They don't claim it's the time horizon of AI in all tasks though, so I don't see how this makes sense as criticism of METR themselves. Ppl do infer stuff about other domains from this benchmark's result and it's not silly to attempt doing so, it's just silly to assume it will hold 1-to-1 with other domains
@bens What about this as a way to resolve the market? In 2026 you WILL do one AI written newsletter, with minimal formatting. If people can tell that it’s AI slop, the market resolves no. If they can’t, it resolves yes. This is less ambiguous and maybe builds (some) interest in the newsletter.

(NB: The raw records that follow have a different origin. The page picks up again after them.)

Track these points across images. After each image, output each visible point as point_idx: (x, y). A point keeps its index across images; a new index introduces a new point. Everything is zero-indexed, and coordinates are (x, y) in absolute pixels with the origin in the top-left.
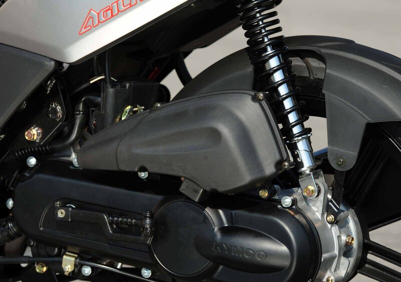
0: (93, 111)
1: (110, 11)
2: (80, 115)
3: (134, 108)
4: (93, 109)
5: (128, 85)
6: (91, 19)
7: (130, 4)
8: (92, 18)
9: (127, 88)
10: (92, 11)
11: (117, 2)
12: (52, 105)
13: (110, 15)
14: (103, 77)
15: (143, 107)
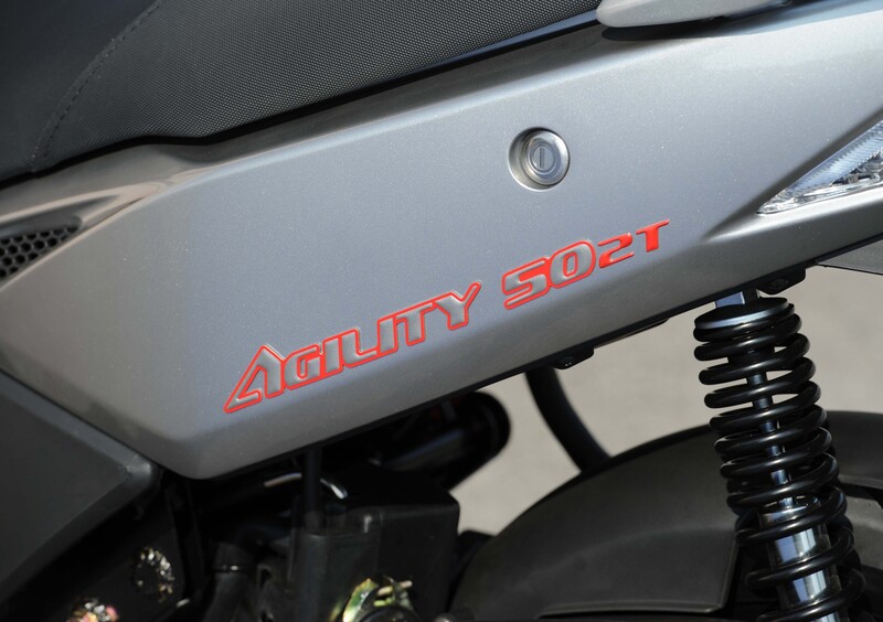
0: (266, 574)
1: (318, 359)
2: (231, 575)
3: (382, 586)
4: (267, 567)
5: (368, 519)
6: (261, 374)
7: (378, 348)
8: (265, 370)
9: (366, 529)
10: (265, 350)
11: (339, 337)
12: (147, 554)
13: (316, 371)
14: (297, 476)
15: (408, 584)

@bens I think this could be tricky to operationalize, and I'd probably want to make it as a separate market, lol, also given that the current capabilities of AI fall a good deal short, I don't want to subject the audience of Above the Fold to reputation-degrading slop
fwiw I think it's likely that frontier models will retain some identifiable AI-isms that make it decently easy to tell that something is written by AI, despite being content-wise totally passable and engaging. If someone sees AI-isms and immediately has a strong negative reaction, they may view the generated newsletter negatively for example, but imo this market makes more sense if it tries to exclude style-level AI-isms and focuses on content / overall narrative. Basically if someone from 2015 read it and didn't know about AI-isms, would they be engaged. But that's just my opinion, lmk what you think ben
@bens I think it would be fun to read. And as someone who doesn’t always read the above the fold column, it’d give me extra insentive to find the fake. . . . Also, AI is getting better at imitating style. And the prompt could include rules about em dashes or what have you — though to be honest, as someone who uses em dashes, I think that tell is becoming an overrated indicator.